A esas horas de la mañana, la Castellana estaba casi desierta a excepción de algún coche de los grises, ambulancias o furgonetas de limpieza. F, mientras cortaba las cintas que envolvían los Abc, Ya, Pueblo, Madrid o Alcázar, se quedó petrificado ante lo que vieron sus ojos: cinco enormes camiones con sus cargas descubiertas y escoltados por cuatro motoristas militares circulaban lentos por la gran arteria madrileña.
La carga de los ruidosos camiones consistía en centenares de amplias banderas comunistas y pancartas con letras en ruso excepto la del último, que transportaba dos gigantescos carteles con imágenes de Leon Trotsky y Vladimir Lenin. Se preguntó inquieto cómo era posible. Por instinto, repasó todas las portadas de los diarios ya desempaquetados en busca de alguna noticia que explicase el desfile de iconos de los rojos en una de las avenidas principales de Madrid. Nada. Ni en pequeño, ni en contraportada.
Pronto perdió de vista el madrugador desfile. No podía dejar el quiosco solo, así que tuvo que conformarse con su transistor -que tampoco decía algo al respecto- y esperar a los primeros clientes para preguntar, para saber más.
Cerca de una de las carreteras de acceso a Madrid, el anciano M trabajaba desde muy temprano en su huerto, pequeño pero rico en hortalizas, de un verde extraño, orgulloso para el secano de aquella zona. Cuando escuchó el ruido de los camiones en el asfalto dejó su rastrillo y observo asombrado la roja estampa que se acercaba. Esperó nervioso. Al ver pasar ante sus ojos los carteles con aquellos hieráticos rostros, levantó el brazo izquierdo y cerró su puño con emoción. Ninguno de los escoltas motorizados se percató del gesto de M, que volvió a quedarse solo y como hipnotizado ante su faena.
H, medio dormido ante su garita, se entretenía con un cuaderno de pasatiempos de los fáciles. Al escuchar el sonido de las motos y los camiones, se despejó, se ató los botones de su guerrillera y salió de su agujero. Unos de los motoristas se plantó serio ante él, sacó un documento plastificado de su uniforme y se lo mostró sin muchas ganas.
- Ábreme.
- ¿Son los rojos?
- Sí. Venga date prisa, que llevamos retraso.

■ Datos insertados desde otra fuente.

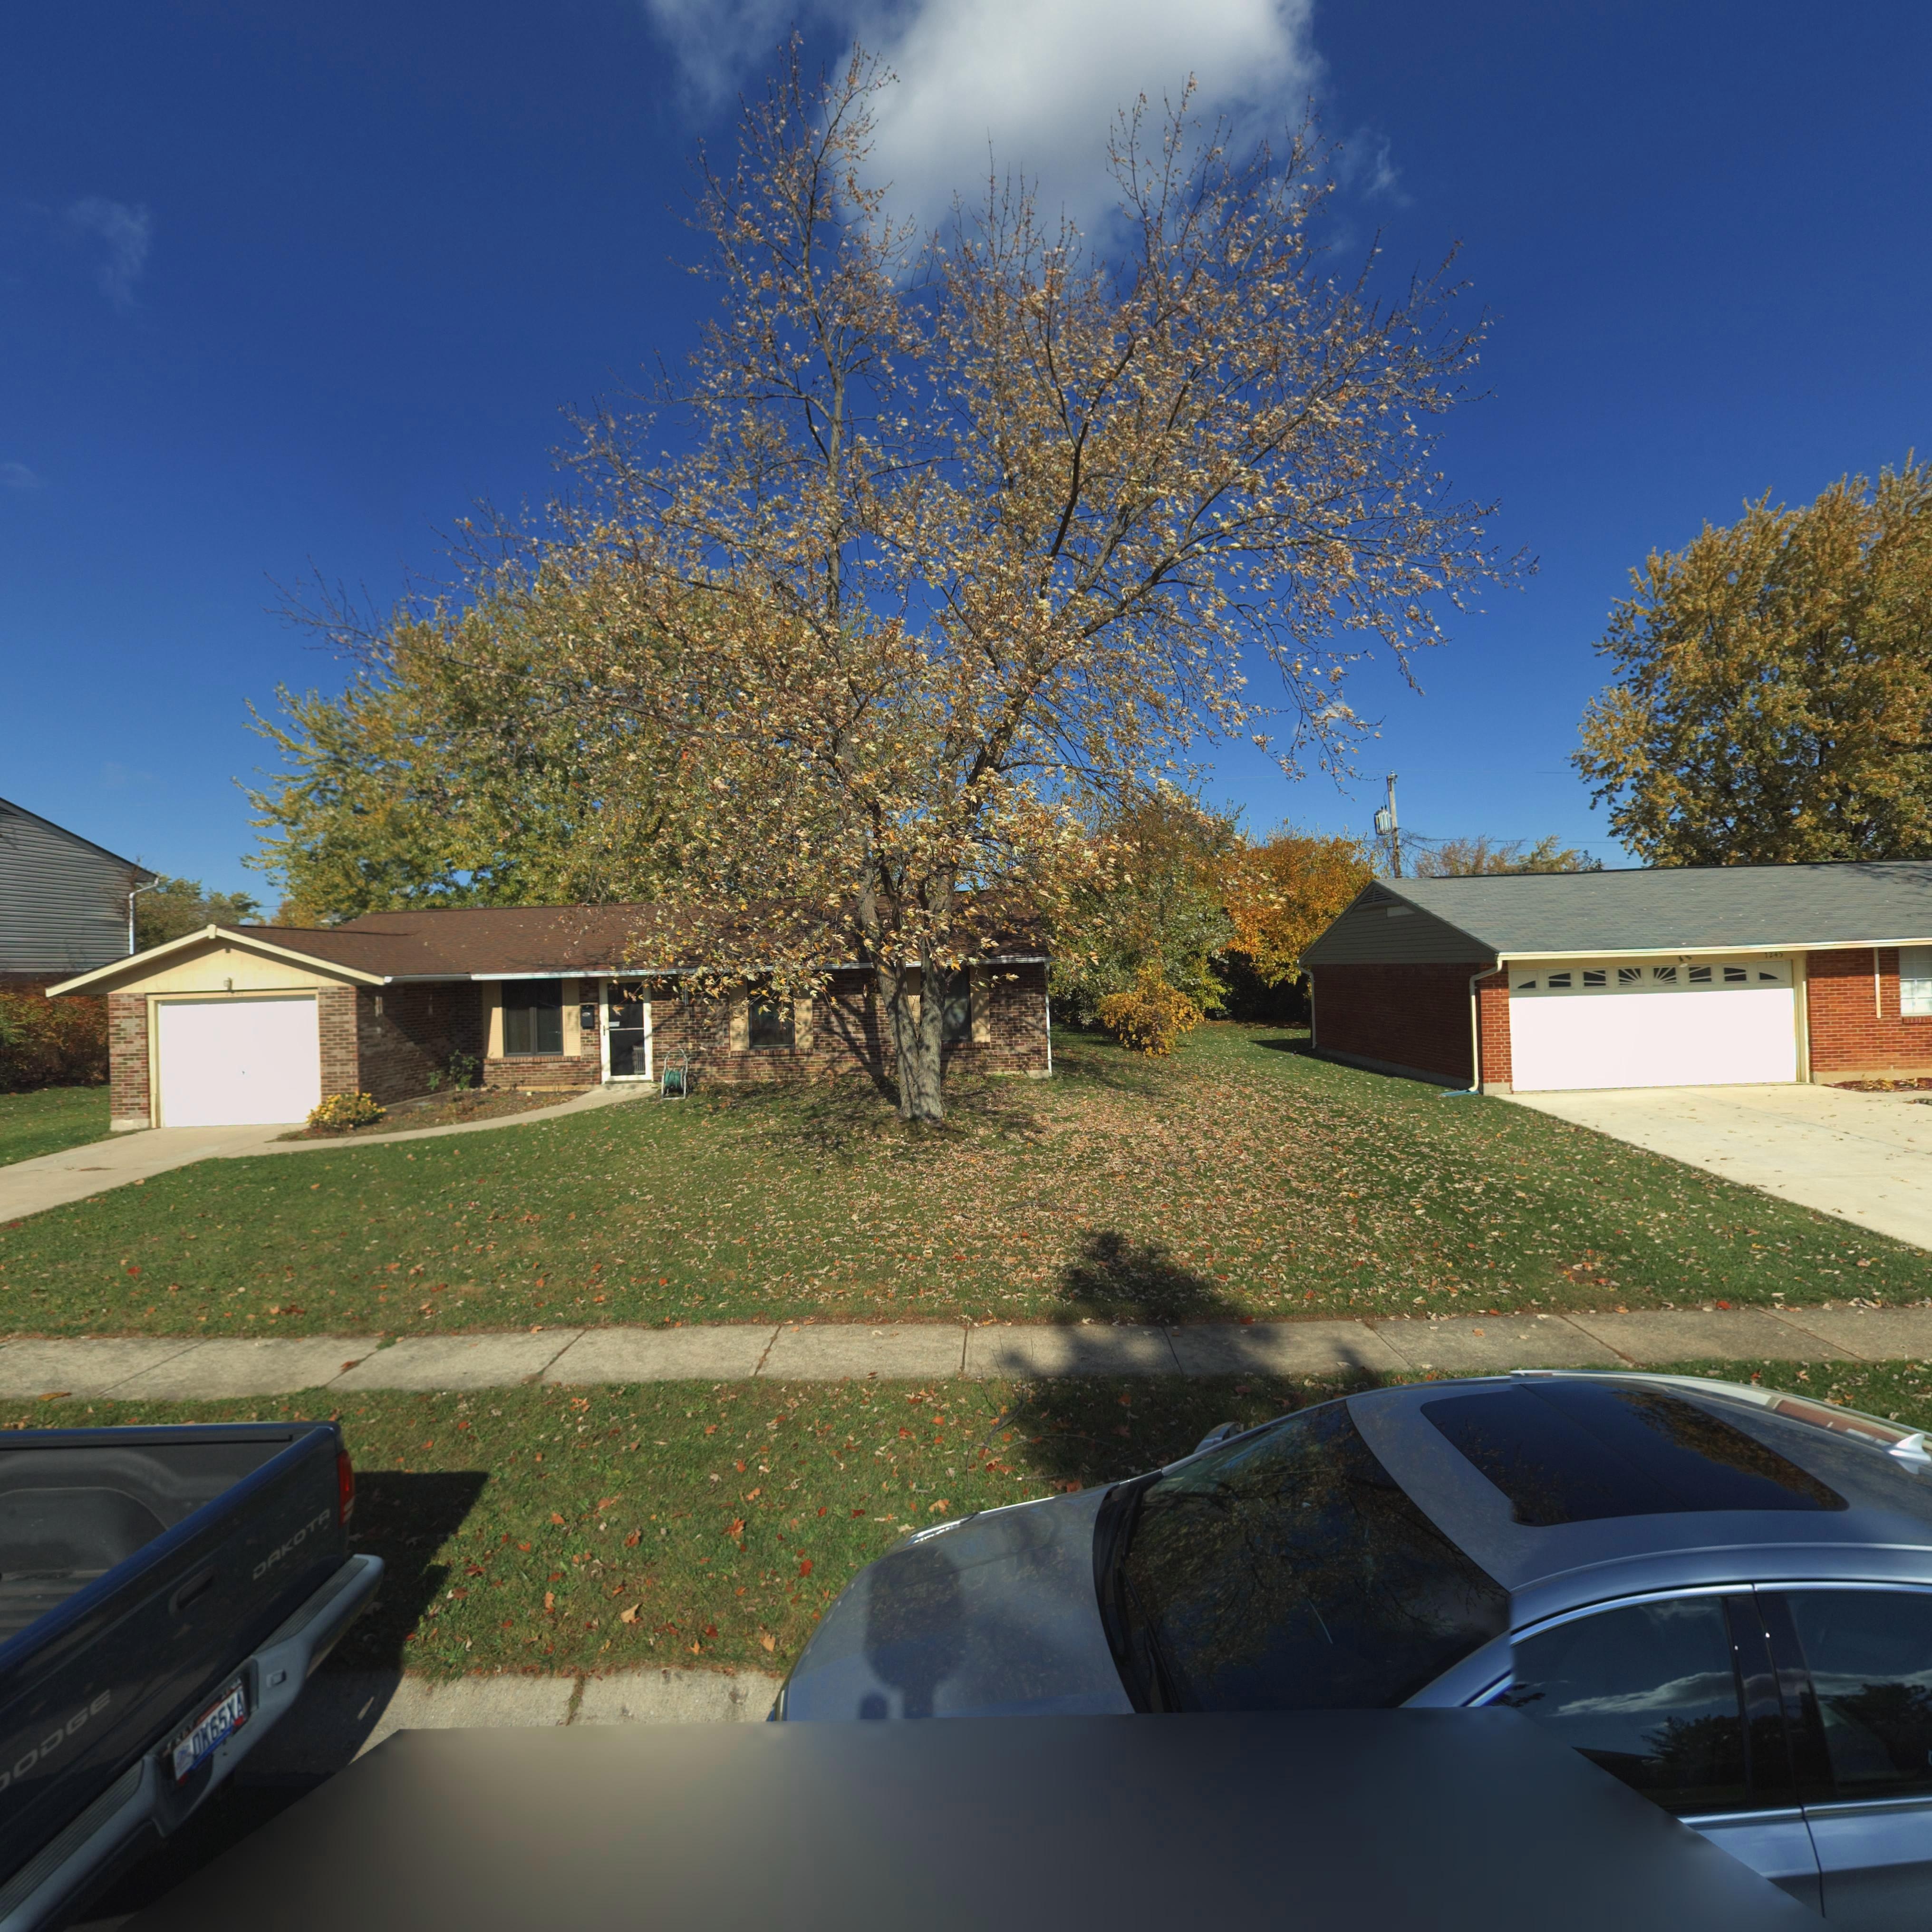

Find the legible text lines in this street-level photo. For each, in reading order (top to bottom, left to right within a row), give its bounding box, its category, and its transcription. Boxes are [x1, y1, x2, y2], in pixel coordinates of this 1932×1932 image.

[1763, 950, 1784, 960] StreetNumber: 72**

En el barrio de Canillas, V limpiaba ausente los platos de la cena. Su marido P ya dormía desde hacía rato. Cuando acabó la tarea, apagó la luz de la cocina y entró en la habitación. Se quitó la bata de franela verde billar, se descalzó y se metió entre las sábanas. Tres segundos después de apagar la luz de la lamparilla, centenares de gargantas al unísono empezaron a cantar una canción con aires solemnes. P se despertó asustado y encendió sudoroso su lamparilla.
- ¡Eso es la Internacional!
- ¡¿Qué dices?!
- ¡Coño, que es la Internacional, el himno de los rojos de Rusia, mujer!
- ¡¿Pero cómo que los rojos?!
Los dos se levantaron de la cama como por un mecanismo interno. Se acercaron en camisón y pijama a la ventana de la salita, la abrieron y observaron el espectáculo aunque a duras penas, muy de lejos. Con la respiración todavía acelerada, pudieron intuir cientos de banderas rojas, largas y altas pancartas y lo que parecían carteles con imágenes de perfiles políticos.
En una amplia explanada, unas dos mil personas cantaban la Internacional ordenadamente y con buen ritmo, con la cadencia de los que recitan algo que les importa realmente. Cuando llegaron a las últimas estrofas, los cantores, improvisadamente, encadenaron el tema con A las barricadas. La policía española que vigilaba a la multitud se empezó a poner nerviosa y algunos de los agentes marcaron en sus listas a los que se sabían la letra del himno de memoria.
Sin miedo, todos terminaron la canción y prorrumpieron en un sonoro y alegre aplauso que fue interrumpido a duras penas por el megáfono del ayudante de dirección de David Lean. Se daba por bueno un nuevo plano del rodaje de Doctor Zhivago en los Estudios CEA de Madrid.